El rostro del magistrado Zhou Yang se oscureció. El Árbol del Esplendor Fénix estalló con su aura, y en un instante, cientos de ramas se agitaron, cada una empuñando una espada. Azotaron como los brazos de un dios demonio de cien brazos, apuñalando a Su Yan.

Las hojas danzaban por el aire, rápidas y lentas, increíblemente fluidas. La exhibición mareaba.

Su Yan ya había enfrentado la esgrima del dios gigante. Aquella deidad podía controlar cuatro espadas a la vez: dos en las manos, dos por el espíritu. Su técnica de hoja casi lo había matado, perforándole el omóplato y dejándolo medio muerto.

Pero comparada con la Espada Cosmica Exterminadora de Demonios de Zhou Yang, la técnica del gigante era un juego de niños.

La Espada Cósmica desató más de cien hojas, cada una tejiendo por el aire con formas distintas. Era como enfrentar a cien dioses de espada voladora a la vez, cada uno con un estilo único.

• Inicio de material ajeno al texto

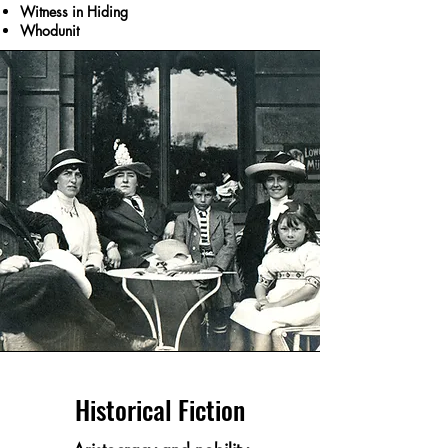
Witness in Hiding
Whodunit
Historical Fiction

Si Su Yan nunca hubiera estudiado la hoja, el primer intercambio le habría cercenado las extremidades y la cabeza, dejando su cuerpo lleno de agujeros.

Agarró la vara de sauce y dio un paso adelante, usándola como su espada. En lugar de retroceder, cargó directamente hacia la formación de espadas.

* * *

"¡Chasquido!"

Su sauce encontró la primera hoja. En el momento en que la espada rebotó, la luz de la espada explotó desde la punta de la vara, cortando la rama que la sostenía.

Su Yan avanzó otro paso, esquivando una hoja por detrás. Giró la muñeca, apartando otra espada. El qi de la espada barrió, y una segunda hoja cayó al suelo.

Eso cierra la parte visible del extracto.